====== Extract provided ======
This court recognized, as did the district court
in Muecke I, that the Supreme Court has held that the Federal Arbitration Act
permits state-law contract theories such as equitable estoppel to compel
arbitration against nonparties. Arthur Andersen LLP v. Carlisle, 
556 U.S. 624
,
630 (2009). Applying that concept, this court held that “[t]he relevant Arizona
law, made controlling by the Provider Agreement’s choice-of-law clause,
supports the non-signatory [d]efendants’ motion to enforce the agreement to
arbitrate . . . based on state-law equitable estoppel doctrine.” 
Crawford, 748 F.3d at 255
.
      The Crawford court found that Arizona case law on equitable estoppel
was unhelpful, so it followed the Arizona Supreme Court’s direction to consider
California law in the absence of relevant Arizona law. 
Id. at 260.
It identified
a California Supreme Court decision advising courts to consider whether
“‘claims against the [non-signatory defendants] are founded in and inextricably
bound up with the obligations imposed by the agreement containing the
arbitration clause’” when determining whether to apply equitable estoppel to
an arbitration agreement.
====== Information shown ======
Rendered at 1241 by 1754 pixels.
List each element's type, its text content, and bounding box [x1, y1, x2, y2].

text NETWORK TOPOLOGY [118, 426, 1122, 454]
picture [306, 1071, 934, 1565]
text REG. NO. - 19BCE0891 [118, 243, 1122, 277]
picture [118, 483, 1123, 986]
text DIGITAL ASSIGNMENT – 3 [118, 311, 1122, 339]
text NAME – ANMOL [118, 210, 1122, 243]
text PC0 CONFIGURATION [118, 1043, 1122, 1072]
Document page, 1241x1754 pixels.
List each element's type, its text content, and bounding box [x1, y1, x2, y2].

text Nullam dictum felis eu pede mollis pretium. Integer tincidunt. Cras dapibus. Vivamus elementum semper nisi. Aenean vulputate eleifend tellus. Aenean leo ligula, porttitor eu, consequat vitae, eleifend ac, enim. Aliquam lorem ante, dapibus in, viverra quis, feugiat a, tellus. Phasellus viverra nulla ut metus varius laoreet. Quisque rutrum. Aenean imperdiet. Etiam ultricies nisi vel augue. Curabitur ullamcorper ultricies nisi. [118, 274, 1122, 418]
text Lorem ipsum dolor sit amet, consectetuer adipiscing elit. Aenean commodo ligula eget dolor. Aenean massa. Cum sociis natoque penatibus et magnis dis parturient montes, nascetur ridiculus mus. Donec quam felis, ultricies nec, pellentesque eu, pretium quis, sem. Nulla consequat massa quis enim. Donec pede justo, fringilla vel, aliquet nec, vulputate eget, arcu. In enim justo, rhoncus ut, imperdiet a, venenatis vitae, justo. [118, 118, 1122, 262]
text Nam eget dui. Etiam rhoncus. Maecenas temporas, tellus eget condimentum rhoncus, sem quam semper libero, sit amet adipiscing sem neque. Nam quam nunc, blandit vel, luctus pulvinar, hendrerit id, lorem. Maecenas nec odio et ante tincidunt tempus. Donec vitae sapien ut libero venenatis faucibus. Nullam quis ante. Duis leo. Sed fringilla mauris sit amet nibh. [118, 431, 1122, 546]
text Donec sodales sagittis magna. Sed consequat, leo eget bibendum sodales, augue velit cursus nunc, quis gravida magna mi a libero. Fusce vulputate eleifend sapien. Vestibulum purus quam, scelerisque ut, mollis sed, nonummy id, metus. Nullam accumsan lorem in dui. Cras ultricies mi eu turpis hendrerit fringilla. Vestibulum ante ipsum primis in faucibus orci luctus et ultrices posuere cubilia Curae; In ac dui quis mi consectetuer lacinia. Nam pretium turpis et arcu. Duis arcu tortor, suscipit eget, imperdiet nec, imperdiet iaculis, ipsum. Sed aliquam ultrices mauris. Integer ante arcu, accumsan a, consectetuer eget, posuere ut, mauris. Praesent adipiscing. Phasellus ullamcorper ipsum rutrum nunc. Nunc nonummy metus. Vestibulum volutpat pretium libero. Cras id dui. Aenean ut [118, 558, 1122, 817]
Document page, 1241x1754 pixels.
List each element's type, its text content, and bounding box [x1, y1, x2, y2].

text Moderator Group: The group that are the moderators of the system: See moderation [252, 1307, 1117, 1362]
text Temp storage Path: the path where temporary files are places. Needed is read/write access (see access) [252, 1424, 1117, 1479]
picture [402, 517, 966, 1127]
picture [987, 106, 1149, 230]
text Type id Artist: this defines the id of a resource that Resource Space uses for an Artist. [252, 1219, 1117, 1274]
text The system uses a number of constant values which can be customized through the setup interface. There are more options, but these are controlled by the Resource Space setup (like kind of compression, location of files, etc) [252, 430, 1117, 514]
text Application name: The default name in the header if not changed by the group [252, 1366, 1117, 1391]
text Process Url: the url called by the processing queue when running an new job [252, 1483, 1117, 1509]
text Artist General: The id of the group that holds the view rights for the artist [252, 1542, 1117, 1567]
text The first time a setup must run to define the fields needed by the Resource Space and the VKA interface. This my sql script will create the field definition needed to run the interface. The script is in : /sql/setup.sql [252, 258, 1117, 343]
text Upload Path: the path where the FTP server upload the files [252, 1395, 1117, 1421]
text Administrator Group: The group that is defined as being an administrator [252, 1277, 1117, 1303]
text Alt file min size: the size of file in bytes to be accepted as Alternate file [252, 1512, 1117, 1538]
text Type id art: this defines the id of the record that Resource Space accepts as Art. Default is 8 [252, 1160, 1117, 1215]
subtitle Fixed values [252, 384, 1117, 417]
======
Work instruction
In the court opinion excerpt, which state's law did the Crawford court turn to after finding Arizona case law on equitable estoppel unhelpful?

Result below
California law, following the Arizona Supreme Court's direction to consider it when relevant Arizona law is absent.